Georgiabio

Running in the Heat

Click here for the recent Run Tucson newsletter with advice on how to run in the heat.

Seven Tips for Summer Training

1) Heat can kill — so don’t push yourself. It’s OK to call it a day. Don’t try to keep up with others, don’t do “just one more.” Step away and run another day.

2) Dress appropriately. Wear light-colored, loose-fitting clothing. Wear sunscreen. Wear a hat and sunglasses. Bring water. For longer runs, be sure to have salty snacks and electrolytes available.

3) Modify workouts. Rather than fight the heat, use it as inspiration to try different activities such as swimming or running in the pool. Don’t have access to water? Ride a bike, or hit the gym for weights, elliptical, stairstepper, or the rowing machine.

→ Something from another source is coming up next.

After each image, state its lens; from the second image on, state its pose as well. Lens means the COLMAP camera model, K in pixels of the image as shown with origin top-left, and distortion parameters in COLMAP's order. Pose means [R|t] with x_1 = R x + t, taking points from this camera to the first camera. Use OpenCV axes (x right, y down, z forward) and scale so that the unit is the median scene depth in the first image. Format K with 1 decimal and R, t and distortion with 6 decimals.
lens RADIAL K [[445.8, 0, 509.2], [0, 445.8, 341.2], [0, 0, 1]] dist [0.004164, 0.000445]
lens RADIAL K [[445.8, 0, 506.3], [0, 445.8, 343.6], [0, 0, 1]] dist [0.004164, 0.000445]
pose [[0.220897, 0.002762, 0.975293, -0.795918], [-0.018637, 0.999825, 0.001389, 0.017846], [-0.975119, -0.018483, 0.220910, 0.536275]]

4) Undertrain. All you need is 20-40 minutes of exercise to create a useful stress/adaptation response, so perhaps do a little bit less than you want to. Then do it again tomorrow. Continue to the end of time…

5) Don’t stress about pace. Performance degradation in heat is real, perhaps as much as 10% when the temps hitting triple digits. Slow down, don’t force yourself to run a certain pace.

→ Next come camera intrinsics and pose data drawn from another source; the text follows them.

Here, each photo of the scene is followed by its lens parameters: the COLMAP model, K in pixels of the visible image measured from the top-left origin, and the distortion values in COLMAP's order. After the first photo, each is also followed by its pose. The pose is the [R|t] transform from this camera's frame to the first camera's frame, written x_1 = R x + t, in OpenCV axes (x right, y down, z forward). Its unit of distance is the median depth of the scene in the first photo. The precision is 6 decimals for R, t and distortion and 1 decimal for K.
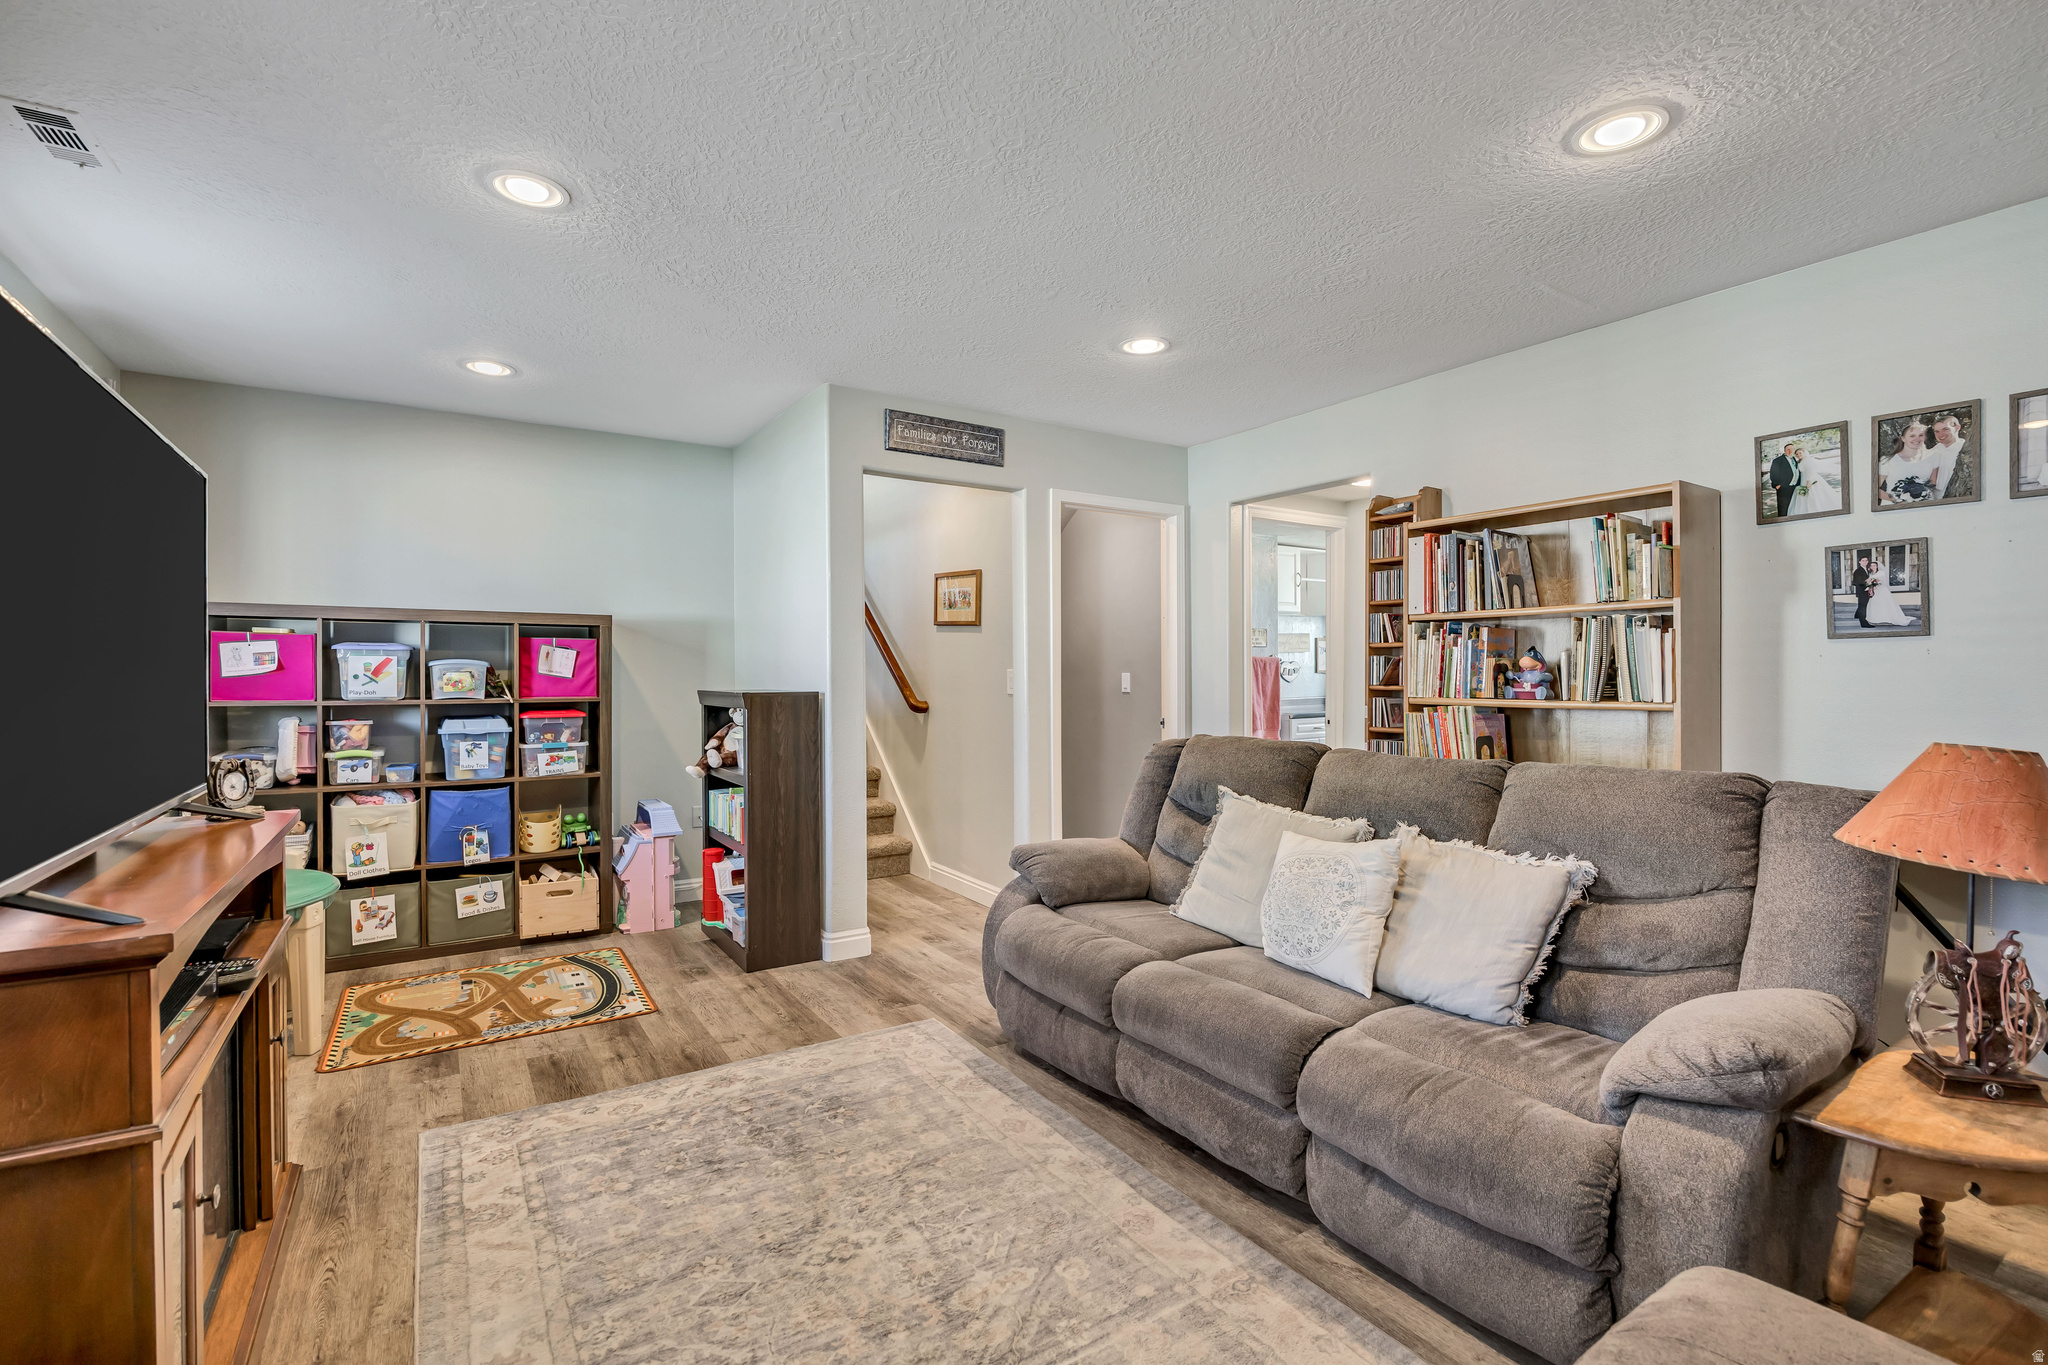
lens RADIAL K [[922.6, 0, 1027.3], [0, 922.6, 679.0], [0, 0, 1]] dist [-0.001316, -0.000224]
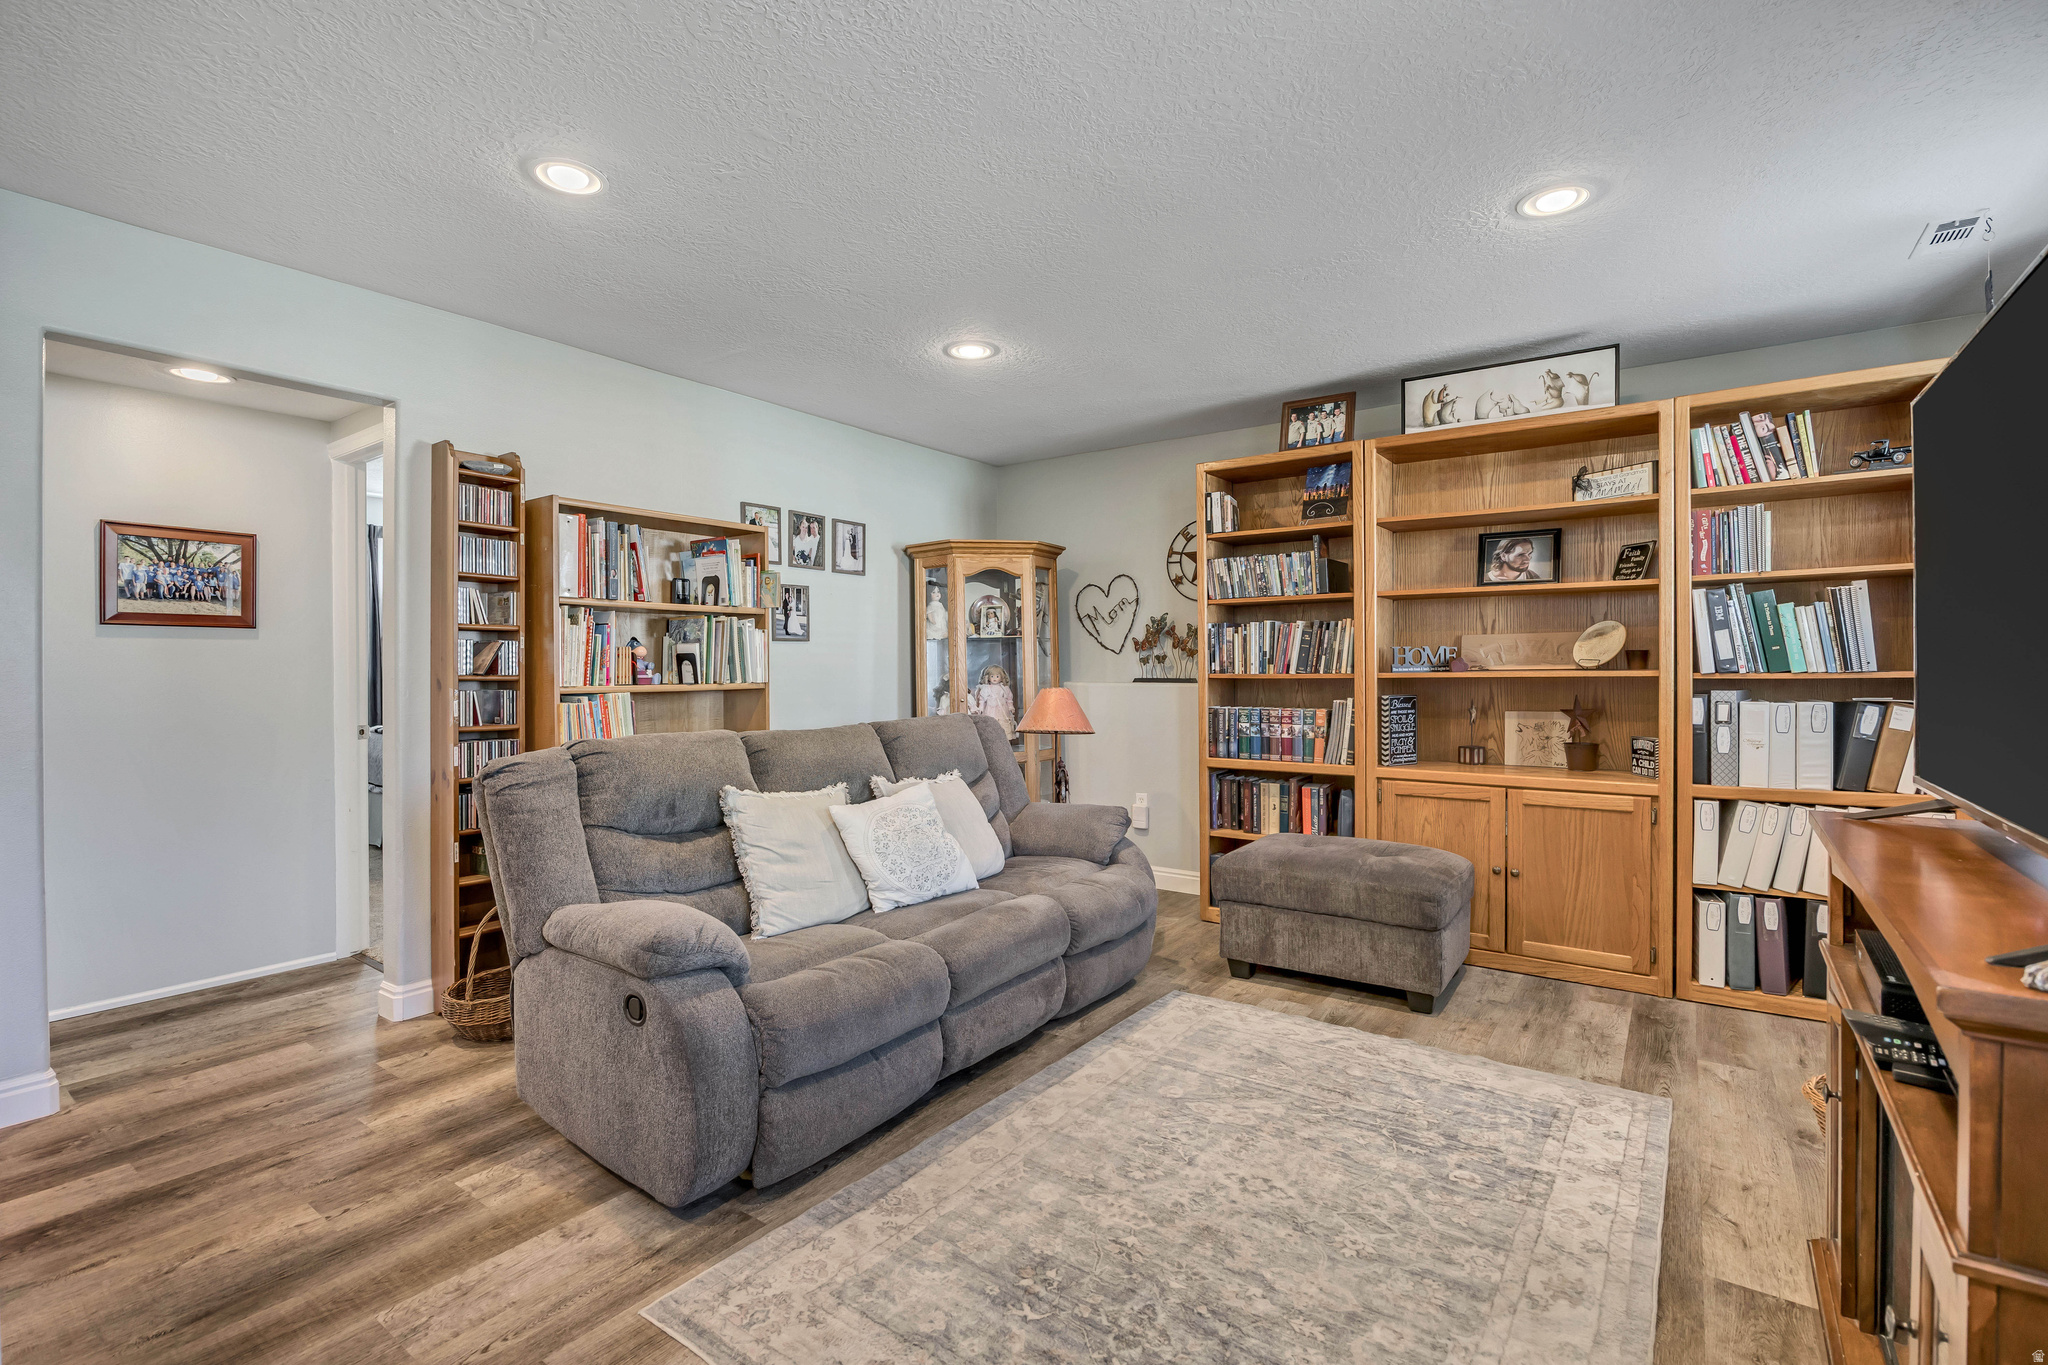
lens RADIAL K [[922.6, 0, 1027.3], [0, 922.6, 679.0], [0, 0, 1]] dist [-0.001316, -0.000224]
pose [[-0.359006, -0.010315, 0.933278, -0.830394], [0.007304, 0.999877, 0.013861, 0.004622], [-0.933307, 0.011793, -0.358886, 1.222083]]
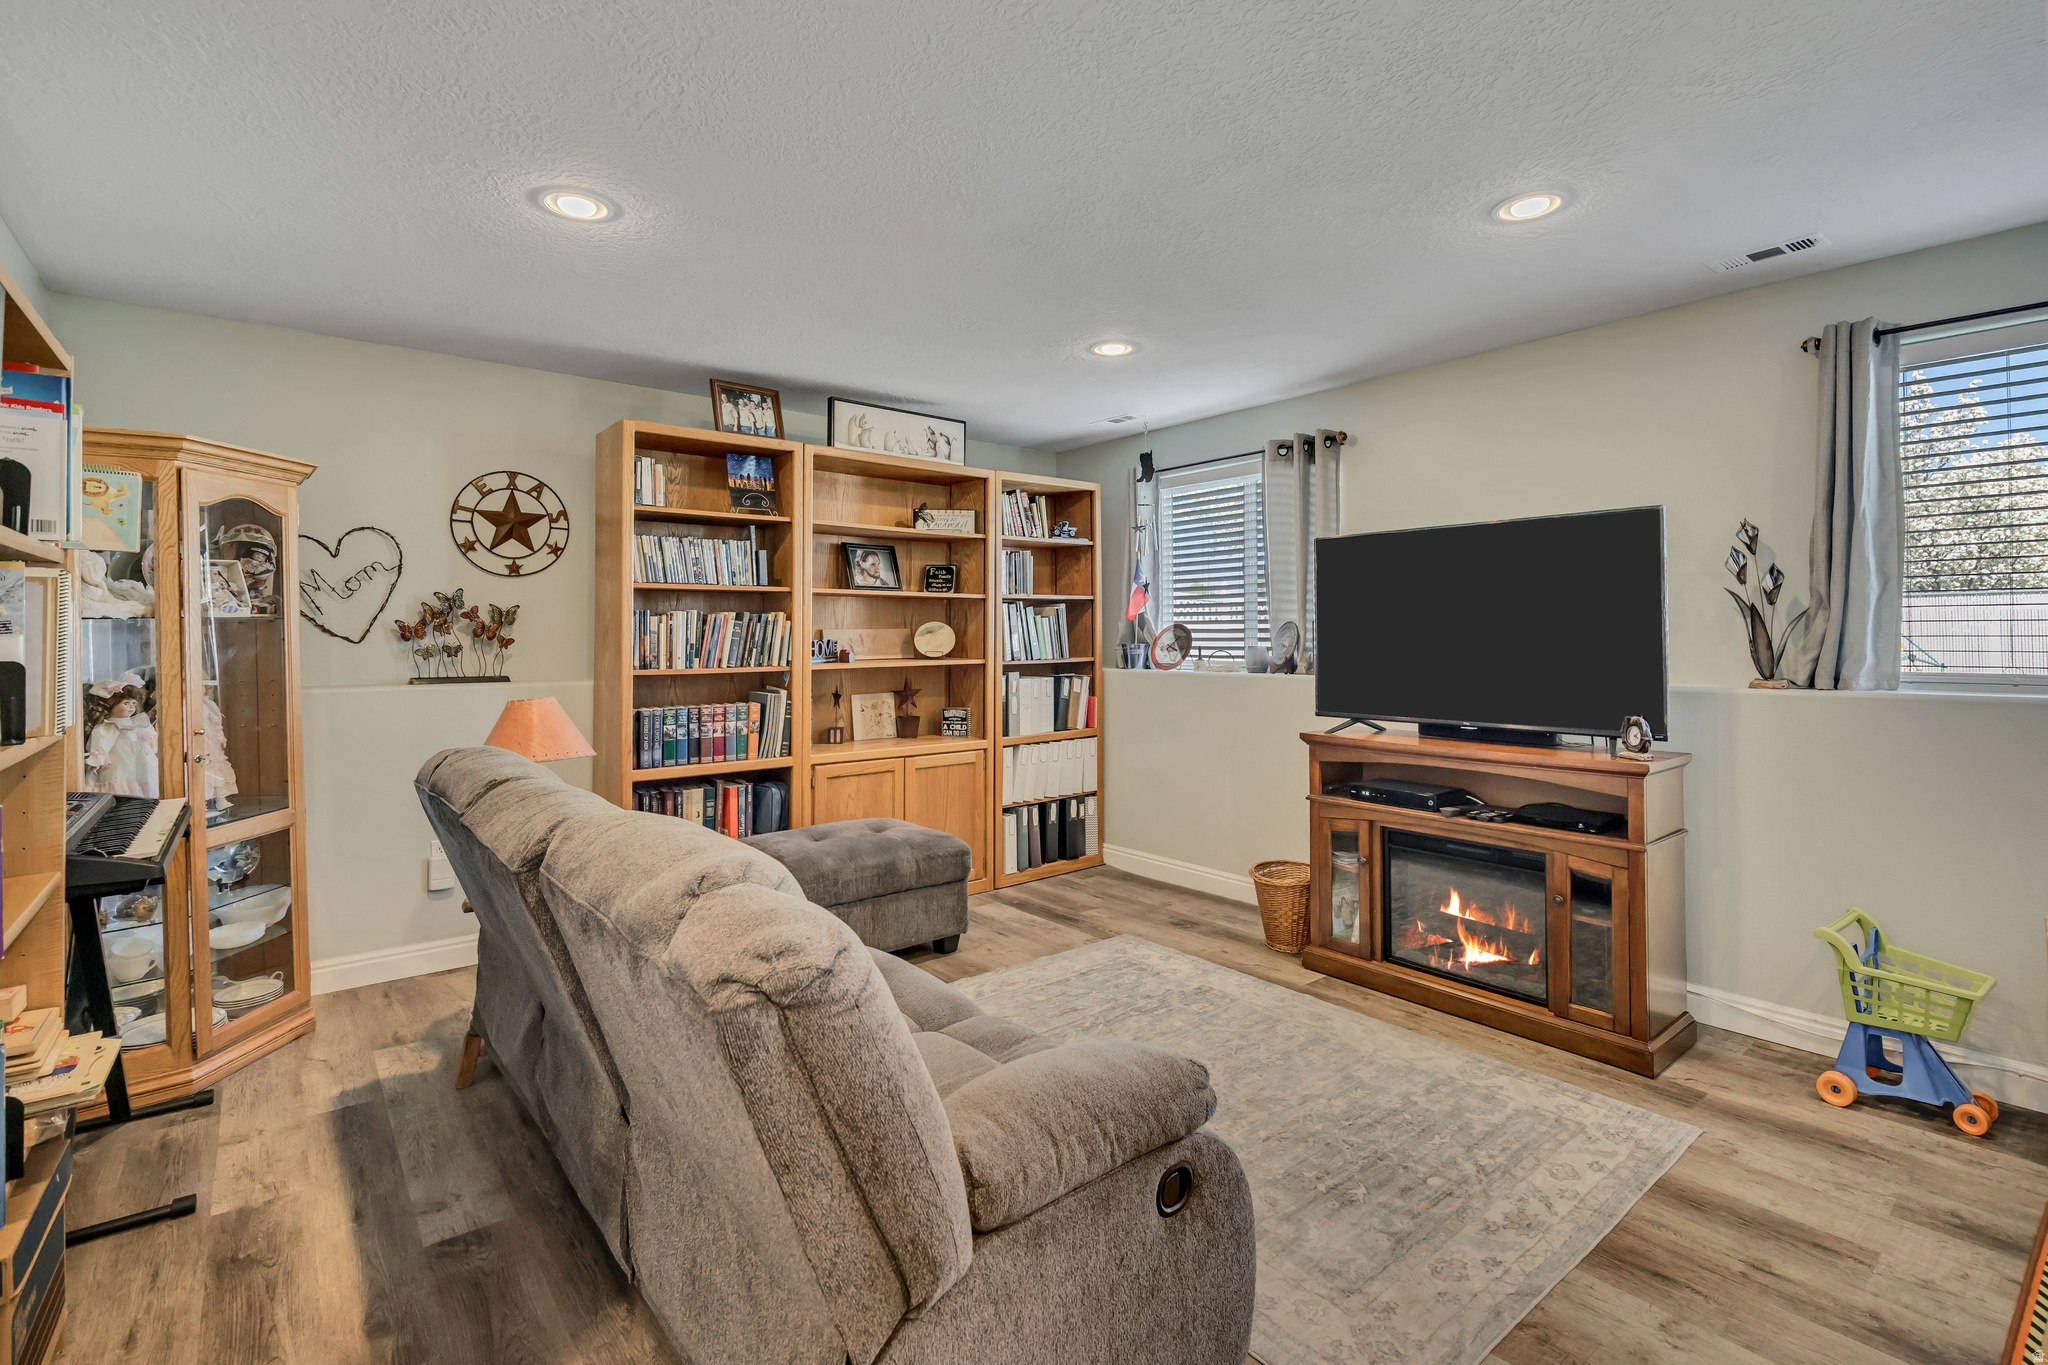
lens RADIAL K [[950.4, 0, 1027.7], [0, 950.4, 624.2], [0, 0, 1]] dist [-0.000324, 0.000211]
pose [[-0.994984, 0.000686, -0.100031, 0.146696], [0.001546, 0.999962, -0.008526, -0.035790], [0.100022, -0.008638, -0.994948, 1.806002]]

6) If you must hit pace, go shorter. For example, if you’re training for a fall marathon or some other time-based goal, instead of doing 5 mile repeats at marathon pace, do 8-10 half-miles at marathon pace and get fluids in between bouts.

7) Wake up early. Get the run done before the rising sun, or at least before it’s high in the sky. (Or do the opposite: run in the evening or nighttime after the sun goes down — remember for night running, be safe and wear reflective clothing.)

In sum, don’t be afraid to shake things up this summer and embrace a training schedule that makes you safe and happy, not miserable.